Saved data entries:
════════

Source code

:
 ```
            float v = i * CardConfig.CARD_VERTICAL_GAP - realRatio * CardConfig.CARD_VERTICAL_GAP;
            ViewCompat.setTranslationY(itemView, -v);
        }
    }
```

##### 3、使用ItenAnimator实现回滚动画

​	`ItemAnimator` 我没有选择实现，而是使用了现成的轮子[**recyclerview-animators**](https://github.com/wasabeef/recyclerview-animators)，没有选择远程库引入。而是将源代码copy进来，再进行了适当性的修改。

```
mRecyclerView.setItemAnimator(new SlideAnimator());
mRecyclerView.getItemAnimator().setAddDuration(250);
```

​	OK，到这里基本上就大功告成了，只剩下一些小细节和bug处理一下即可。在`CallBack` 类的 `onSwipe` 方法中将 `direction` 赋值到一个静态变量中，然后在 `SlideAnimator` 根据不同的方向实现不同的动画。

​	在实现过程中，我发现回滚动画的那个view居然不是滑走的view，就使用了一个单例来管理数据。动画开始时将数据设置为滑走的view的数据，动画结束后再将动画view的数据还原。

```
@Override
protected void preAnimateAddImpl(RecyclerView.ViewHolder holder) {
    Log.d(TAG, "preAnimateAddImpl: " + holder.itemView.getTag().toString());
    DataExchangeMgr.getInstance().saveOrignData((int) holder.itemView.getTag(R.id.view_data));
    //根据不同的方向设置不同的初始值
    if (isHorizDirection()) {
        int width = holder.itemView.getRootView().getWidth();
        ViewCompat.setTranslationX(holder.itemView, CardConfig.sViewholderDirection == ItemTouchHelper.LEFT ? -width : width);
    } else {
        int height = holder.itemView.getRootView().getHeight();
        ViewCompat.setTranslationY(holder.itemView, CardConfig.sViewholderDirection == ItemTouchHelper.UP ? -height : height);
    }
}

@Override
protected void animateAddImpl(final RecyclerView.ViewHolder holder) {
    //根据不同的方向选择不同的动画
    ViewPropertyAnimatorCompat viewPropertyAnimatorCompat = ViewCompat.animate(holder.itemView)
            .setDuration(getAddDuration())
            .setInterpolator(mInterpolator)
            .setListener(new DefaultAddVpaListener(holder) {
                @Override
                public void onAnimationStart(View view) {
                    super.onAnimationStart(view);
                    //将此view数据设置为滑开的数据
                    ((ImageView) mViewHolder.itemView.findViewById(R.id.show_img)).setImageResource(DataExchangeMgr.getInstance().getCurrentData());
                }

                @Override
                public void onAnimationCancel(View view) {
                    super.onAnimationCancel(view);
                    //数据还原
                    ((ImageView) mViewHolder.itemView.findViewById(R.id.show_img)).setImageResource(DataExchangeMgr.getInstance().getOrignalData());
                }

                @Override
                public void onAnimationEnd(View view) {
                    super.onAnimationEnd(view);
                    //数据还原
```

════════

Problem
Each line above must be printed exactly as it appears.

Answer to this problem
Source code

:
 ```
            float v = i * CardConfig.CARD_VERTICAL_GAP - realRatio * CardConfig.CARD_VERTICAL_GAP;
            ViewCompat.setTranslationY(itemView, -v);
        }
    }
```

##### 3、使用ItenAnimator实现回滚动画

​	`ItemAnimator` 我没有选择实现，而是使用了现成的轮子[**recyclerview-animators**](https://github.com/wasabeef/recyclerview-animators)，没有选择远程库引入。而是将源代码copy进来，再进行了适当性的修改。

```
mRecyclerView.setItemAnimator(new SlideAnimator());
mRecyclerView.getItemAnimator().setAddDuration(250);
```

​	OK，到这里基本上就大功告成了，只剩下一些小细节和bug处理一下即可。在`CallBack` 类的 `onSwipe` 方法中将 `direction` 赋值到一个静态变量中，然后在 `SlideAnimator` 根据不同的方向实现不同的动画。

​	在实现过程中，我发现回滚动画的那个view居然不是滑走的view，就使用了一个单例来管理数据。动画开始时将数据设置为滑走的view的数据，动画结束后再将动画view的数据还原。

```
@Override
protected void preAnimateAddImpl(RecyclerView.ViewHolder holder) {
    Log.d(TAG, "preAnimateAddImpl: " + holder.itemView.getTag().toString());
    DataExchangeMgr.getInstance().saveOrignData((int) holder.itemView.getTag(R.id.view_data));
    //根据不同的方向设置不同的初始值
    if (isHorizDirection()) {
        int width = holder.itemView.getRootView().getWidth();
        ViewCompat.setTranslationX(holder.itemView, CardConfig.sViewholderDirection == ItemTouchHelper.LEFT ? -width : width);
    } else {
        int height = holder.itemView.getRootView().getHeight();
        ViewCompat.setTranslationY(holder.itemView, CardConfig.sViewholderDirection == ItemTouchHelper.UP ? -height : height);
    }
}

@Override
protected void animateAddImpl(final RecyclerView.ViewHolder holder) {
    //根据不同的方向选择不同的动画
    ViewPropertyAnimatorCompat viewPropertyAnimatorCompat = ViewCompat.animate(holder.itemView)
            .setDuration(getAddDuration())
            .setInterpolator(mInterpolator)
            .setListener(new DefaultAddVpaListener(holder) {
                @Override
                public void onAnimationStart(View view) {
                    super.onAnimationStart(view);
                    //将此view数据设置为滑开的数据
                    ((ImageView) mViewHolder.itemView.findViewById(R.id.show_img)).setImageResource(DataExchangeMgr.getInstance().getCurrentData());
                }

                @Override
                public void onAnimationCancel(View view) {
                    super.onAnimationCancel(view);
                    //数据还原
                    ((ImageView) mViewHolder.itemView.findViewById(R.id.show_img)).setImageResource(DataExchangeMgr.getInstance().getOrignalData());
                }

                @Override
                public void onAnimationEnd(View view) {
                    super.onAnimationEnd(view);
                    //数据还原
```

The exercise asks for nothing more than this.